Let’s state the facts: Huawei is not a 5G telecommunications firm in the vein of Ericsson and Nokia. Instead, it is a deniable corporate agent of the People’s Liberation Army’s intelligence department. Huawei simply has a private sector interest alongside its PLA responsibilities.
Now consider Gina Raimondo’s testimony at a Senate confirmation hearing on Tuesday.
Nominated by President Biden to serve as commerce secretary, Raimondo was asked by Sen. Ted Cruz whether she would commit to keeping Huawei on the so-called entities list. That trade blacklist bans U.S. commercial dealings with those on it. Huawei was added to the list under the Trump administration. Unfortunately, Raimondo pledged only to consult with Cruz and the Senate on the question of Huawei’s future status.
Raimondo might be acting under explicit instructions from the White House not to offer any China commitments, but the former Rhode Island governor’s response is ridiculous regardless. Huawei’s status should have been an easy answer for the Biden administration. Huawei’s threat capacity stands apart from the other Chinese companies on the entities list for a simple reason — namely, that the U.S. intelligence community has spent years building up a deep insight as to the origins, funding, operation, design, and strategic intent behind Huawei. The high-confidence intelligence picture is clear.
China spends big sums on puppets and propaganda that present Huawei as just another multinational offering cheap telecommunications services to the world. That affordability argument is accurate, but only so far as Huawei is subsidized by the People’s Liberation Army (and with the understanding that Huawei’s technology foundation was built on the back of stolen American intellectual property). But then, there’s the espionage issue. Top line: Huawei’s systems are deliberately riddled with network vulnerabilities. The PLA’s strategy here is that where these network vulnerabilities are detected, Huawei can credibly claim that the flaws are regrettable mistakes — mistakes, that is, instead of deniable designs for malevolent espionage. The PLA’s ambition is vast: to use Huawei as a great global backdoor into the data, discussion, and decisions of China’s foreign competitors. Whether corporate competitors or national governments, Huawei’s 5G networks offer Beijing the prospect of an unprecedented global penetration of private communications. Much of the intelligence evincing this reality remains classified, but when we observe how Huawei executives approach issues such as human rights in Hong Kong, it quickly becomes clear who leads this organization. It is not CEO Ren Zhengfei, but President Xi Jinping.

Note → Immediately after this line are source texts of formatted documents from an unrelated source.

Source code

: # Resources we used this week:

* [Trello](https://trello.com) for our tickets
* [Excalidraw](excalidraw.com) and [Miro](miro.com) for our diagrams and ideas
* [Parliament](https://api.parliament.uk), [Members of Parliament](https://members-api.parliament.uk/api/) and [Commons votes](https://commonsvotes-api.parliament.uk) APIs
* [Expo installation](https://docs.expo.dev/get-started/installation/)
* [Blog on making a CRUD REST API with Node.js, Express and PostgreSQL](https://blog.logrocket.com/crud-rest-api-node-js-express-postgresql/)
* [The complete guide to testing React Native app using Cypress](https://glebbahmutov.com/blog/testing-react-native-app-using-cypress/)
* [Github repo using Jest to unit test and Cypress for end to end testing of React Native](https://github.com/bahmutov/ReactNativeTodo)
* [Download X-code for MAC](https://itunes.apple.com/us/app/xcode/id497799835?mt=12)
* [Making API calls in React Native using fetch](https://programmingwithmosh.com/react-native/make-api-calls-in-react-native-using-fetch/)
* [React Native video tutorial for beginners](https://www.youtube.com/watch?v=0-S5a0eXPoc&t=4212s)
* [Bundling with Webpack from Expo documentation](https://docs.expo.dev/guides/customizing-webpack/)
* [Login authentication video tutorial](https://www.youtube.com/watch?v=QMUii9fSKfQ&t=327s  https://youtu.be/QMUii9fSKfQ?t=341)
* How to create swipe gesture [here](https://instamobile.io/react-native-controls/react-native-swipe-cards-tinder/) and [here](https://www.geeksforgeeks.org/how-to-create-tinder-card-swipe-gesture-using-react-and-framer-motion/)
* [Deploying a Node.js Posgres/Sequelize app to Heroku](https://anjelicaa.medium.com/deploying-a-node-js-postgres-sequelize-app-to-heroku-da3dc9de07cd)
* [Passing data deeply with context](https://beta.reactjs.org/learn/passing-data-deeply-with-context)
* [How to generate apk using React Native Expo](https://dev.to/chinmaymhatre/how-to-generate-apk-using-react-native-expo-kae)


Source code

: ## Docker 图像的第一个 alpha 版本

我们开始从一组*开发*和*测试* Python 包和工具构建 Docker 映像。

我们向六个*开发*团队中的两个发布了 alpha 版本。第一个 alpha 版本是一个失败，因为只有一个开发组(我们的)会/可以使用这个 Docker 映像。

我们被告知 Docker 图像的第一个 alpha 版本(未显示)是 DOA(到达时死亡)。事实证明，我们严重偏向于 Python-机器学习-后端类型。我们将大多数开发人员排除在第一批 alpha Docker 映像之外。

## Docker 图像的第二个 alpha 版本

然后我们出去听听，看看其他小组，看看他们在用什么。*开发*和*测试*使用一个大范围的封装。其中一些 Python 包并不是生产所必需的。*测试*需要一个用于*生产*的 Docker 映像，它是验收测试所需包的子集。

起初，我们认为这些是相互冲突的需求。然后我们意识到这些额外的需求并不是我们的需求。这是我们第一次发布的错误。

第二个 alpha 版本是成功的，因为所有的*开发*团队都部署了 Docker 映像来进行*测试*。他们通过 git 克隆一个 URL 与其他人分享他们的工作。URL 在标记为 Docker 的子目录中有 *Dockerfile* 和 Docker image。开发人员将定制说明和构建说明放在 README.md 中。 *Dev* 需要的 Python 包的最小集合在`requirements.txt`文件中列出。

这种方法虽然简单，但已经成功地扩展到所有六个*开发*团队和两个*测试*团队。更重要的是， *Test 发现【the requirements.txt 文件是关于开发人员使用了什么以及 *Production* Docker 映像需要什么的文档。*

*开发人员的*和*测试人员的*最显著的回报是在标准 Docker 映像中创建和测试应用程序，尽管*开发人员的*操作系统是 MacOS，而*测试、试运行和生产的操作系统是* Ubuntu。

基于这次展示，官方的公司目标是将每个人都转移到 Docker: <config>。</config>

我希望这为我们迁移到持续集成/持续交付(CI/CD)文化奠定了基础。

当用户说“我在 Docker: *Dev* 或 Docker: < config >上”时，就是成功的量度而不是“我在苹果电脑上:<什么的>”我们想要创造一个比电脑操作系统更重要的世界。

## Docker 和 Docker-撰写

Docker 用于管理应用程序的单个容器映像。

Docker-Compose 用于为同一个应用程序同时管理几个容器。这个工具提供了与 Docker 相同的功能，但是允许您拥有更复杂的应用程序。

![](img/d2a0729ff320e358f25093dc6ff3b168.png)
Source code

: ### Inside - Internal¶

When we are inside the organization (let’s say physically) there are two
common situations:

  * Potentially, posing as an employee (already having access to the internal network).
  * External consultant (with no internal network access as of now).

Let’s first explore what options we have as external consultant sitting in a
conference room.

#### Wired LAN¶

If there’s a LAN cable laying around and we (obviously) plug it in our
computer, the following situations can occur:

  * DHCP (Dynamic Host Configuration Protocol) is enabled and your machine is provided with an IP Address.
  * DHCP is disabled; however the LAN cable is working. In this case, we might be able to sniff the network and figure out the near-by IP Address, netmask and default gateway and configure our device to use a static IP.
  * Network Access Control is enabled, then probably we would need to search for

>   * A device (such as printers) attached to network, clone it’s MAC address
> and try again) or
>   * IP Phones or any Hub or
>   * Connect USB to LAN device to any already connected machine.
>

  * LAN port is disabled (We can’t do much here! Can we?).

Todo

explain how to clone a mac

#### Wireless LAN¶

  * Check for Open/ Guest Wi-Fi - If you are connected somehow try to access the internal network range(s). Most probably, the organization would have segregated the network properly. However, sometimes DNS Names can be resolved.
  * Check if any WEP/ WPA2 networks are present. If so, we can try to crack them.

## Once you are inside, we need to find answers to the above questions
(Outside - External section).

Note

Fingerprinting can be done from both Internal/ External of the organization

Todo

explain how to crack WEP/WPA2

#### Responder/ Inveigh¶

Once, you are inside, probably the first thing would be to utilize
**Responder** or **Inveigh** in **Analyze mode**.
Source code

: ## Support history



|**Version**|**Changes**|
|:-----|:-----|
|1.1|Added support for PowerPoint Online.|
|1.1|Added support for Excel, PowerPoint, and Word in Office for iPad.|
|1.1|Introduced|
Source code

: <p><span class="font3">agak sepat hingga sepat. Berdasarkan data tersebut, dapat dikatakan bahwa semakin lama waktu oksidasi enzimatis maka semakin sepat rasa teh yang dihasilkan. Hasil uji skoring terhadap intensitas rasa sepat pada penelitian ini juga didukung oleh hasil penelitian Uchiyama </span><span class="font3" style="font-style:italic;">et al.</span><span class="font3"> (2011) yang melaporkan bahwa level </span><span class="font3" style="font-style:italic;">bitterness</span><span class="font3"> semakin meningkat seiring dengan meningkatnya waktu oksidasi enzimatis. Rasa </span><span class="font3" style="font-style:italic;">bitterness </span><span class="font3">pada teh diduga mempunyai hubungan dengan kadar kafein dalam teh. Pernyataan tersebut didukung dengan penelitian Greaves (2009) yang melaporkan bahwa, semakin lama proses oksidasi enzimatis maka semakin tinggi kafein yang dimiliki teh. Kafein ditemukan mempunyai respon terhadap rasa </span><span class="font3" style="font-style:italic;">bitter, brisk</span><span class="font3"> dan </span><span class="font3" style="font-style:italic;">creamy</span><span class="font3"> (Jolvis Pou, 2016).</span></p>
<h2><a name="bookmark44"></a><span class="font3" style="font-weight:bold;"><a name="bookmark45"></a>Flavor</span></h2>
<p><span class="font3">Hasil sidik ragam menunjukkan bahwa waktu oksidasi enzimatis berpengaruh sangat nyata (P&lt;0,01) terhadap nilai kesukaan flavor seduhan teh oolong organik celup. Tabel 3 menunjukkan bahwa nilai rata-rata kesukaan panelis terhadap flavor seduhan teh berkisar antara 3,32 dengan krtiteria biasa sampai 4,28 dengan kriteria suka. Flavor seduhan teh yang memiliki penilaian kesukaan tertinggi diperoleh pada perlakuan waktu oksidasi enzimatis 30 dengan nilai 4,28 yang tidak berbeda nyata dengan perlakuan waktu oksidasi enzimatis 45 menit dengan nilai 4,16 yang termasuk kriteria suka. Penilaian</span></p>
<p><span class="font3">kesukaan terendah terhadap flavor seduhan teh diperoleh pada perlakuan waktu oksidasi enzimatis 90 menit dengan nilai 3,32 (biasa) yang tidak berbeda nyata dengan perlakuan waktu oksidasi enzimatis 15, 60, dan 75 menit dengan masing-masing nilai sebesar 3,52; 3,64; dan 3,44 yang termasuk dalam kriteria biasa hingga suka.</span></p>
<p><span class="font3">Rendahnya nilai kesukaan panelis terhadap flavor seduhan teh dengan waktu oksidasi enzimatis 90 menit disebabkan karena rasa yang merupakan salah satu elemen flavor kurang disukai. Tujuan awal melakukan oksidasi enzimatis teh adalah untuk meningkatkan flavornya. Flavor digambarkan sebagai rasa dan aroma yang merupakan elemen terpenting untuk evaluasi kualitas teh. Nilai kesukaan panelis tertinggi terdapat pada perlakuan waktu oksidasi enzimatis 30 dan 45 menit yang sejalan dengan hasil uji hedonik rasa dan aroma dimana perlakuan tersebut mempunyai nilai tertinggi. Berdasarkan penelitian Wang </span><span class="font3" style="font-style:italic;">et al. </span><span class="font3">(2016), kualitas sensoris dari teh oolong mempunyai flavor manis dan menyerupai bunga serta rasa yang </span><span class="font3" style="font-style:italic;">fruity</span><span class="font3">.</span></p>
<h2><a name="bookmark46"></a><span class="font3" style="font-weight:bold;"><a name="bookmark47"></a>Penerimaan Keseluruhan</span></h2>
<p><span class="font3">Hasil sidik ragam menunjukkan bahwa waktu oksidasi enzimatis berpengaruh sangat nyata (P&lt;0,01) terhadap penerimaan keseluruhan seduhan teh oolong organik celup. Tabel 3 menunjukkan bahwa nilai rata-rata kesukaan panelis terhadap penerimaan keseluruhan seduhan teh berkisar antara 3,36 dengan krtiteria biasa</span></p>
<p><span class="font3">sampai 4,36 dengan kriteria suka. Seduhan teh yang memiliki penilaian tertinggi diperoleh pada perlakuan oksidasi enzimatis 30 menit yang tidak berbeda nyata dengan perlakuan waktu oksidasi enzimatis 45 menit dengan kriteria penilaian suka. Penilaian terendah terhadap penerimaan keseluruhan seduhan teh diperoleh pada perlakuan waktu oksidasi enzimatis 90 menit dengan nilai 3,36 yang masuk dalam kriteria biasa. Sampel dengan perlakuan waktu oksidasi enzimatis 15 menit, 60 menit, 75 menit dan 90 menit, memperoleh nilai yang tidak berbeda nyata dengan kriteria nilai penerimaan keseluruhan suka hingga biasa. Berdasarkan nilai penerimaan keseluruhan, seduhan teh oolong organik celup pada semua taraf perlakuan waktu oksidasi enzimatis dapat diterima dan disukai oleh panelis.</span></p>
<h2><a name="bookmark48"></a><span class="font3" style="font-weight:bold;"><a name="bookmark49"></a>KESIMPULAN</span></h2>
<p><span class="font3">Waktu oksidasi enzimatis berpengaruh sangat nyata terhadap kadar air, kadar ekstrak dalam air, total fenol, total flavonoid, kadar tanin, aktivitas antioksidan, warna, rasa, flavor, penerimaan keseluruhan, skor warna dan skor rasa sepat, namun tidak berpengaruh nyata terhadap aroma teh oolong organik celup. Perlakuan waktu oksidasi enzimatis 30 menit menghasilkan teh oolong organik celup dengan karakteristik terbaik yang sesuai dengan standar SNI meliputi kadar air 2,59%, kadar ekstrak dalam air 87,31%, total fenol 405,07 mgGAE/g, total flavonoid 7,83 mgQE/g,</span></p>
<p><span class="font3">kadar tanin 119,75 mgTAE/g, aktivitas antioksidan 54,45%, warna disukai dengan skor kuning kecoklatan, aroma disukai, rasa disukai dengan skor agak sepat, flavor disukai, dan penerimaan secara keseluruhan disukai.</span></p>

Huawei’s status on the entities list is, therefore, fundamentally not a question of trade protectionism, but rather of security protection. It’s an area where America’s allies in Europe are watching closely to see whether the Biden administration will respond to their own appeasement of China. And Raimondo has just given Beijing a cause for optimism. The Chinese Foreign Ministry had already identified Raimondo as a good pick for their interests via its Global Times propaganda outlet. A January article noted that “observers expect Raimondo, given her past moderate rhetoric about China, to ease trade tensions with Beijing caused by President Donald Trump and play an ‘active and predictable’ role in facilitating China-U.S. trade and economic dialogue.”
Indeed.
Communist China has high hopes that the Biden administration will return America to the good not-so-old days of thinly veiled appeasement toward it. Such a course of action is incompatible with U.S. security and prosperity. Huawei deserves no quarter.